Instructions to follow: Could you return every line of text in the items below, unchanged and in the same order, leaving out the pictures?

+---+

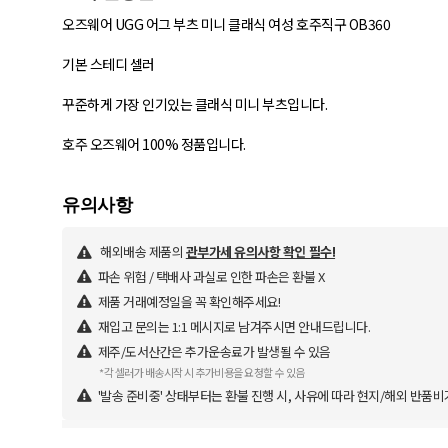
오즈웨어 UGG 어그 부츠 미니 클래식 여성 호주직구 OB360
기본 스테디 셀러
꾸준하게 가장 인기있는 클래식 미니 부츠입니다.
호주 오즈웨어 100% 정품입니다.
해외배송 제품의
관부가세 유의사항 확인 필수!
파손 위험 / 택배사 과실로 인한 파손은 환불 X
제품 거래예정일을 꼭 확인해주세요!
재입고 문의는 1:1 메시지로 남겨주시면 안내드립니다.
제주/도서산간은 추가운송료가 발생될 수 있음
*각 셀러가 배송시작 시 추가비용을 요청할 수 있음
'발송 준비중' 상태부터는 환불 진행 시, 사유에 따라 현지/해외 반품비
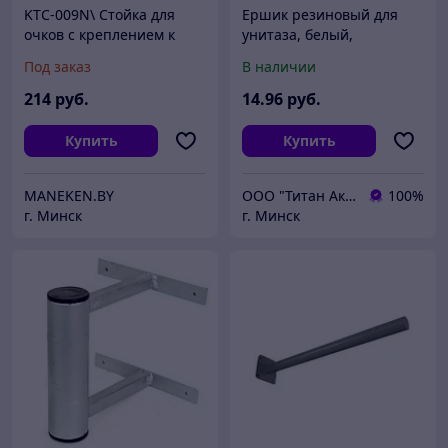
KTC-009N\ Стойка для
Ершик резиновый для
очков с креплением к
унитаза, белый,
стене ,без замка 14 оправ
PERFECTO LINEA (В
Под заказ
В наличии
комплекте липкая лента
для крепления к стене.)
214
руб.
14
.96
руб.
Купить
Купить
MANEKEN.BY
ООО "Титан Актив"
100%
г. Минск
г. Минск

+---+

Answer to the exercise:
오즈웨어 UGG 어그 부츠 미니 클래식 여성 호주직구 OB360
기본 스테디 셀러
꾸준하게 가장 인기있는 클래식 미니 부츠입니다.
호주 오즈웨어 100% 정품입니다.
해외배송 제품의
관부가세 유의사항 확인 필수!
파손 위험 / 택배사 과실로 인한 파손은 환불 X
제품 거래예정일을 꼭 확인해주세요!
재입고 문의는 1:1 메시지로 남겨주시면 안내드립니다.
제주/도서산간은 추가운송료가 발생될 수 있음
*각 셀러가 배송시작 시 추가비용을 요청할 수 있음
'발송 준비중' 상태부터는 환불 진행 시, 사유에 따라 현지/해외 반품비
KTC-009N\ Стойка для
Ершик резиновый для
очков с креплением к
унитаза, белый,
стене ,без замка 14 оправ
PERFECTO LINEA (В
Под заказ
В наличии
комплекте липкая лента
для крепления к стене.)
214
руб.
14
.96
руб.
Купить
Купить
MANEKEN.BY
ООО "Титан Актив"
100%
г. Минск
г. Минск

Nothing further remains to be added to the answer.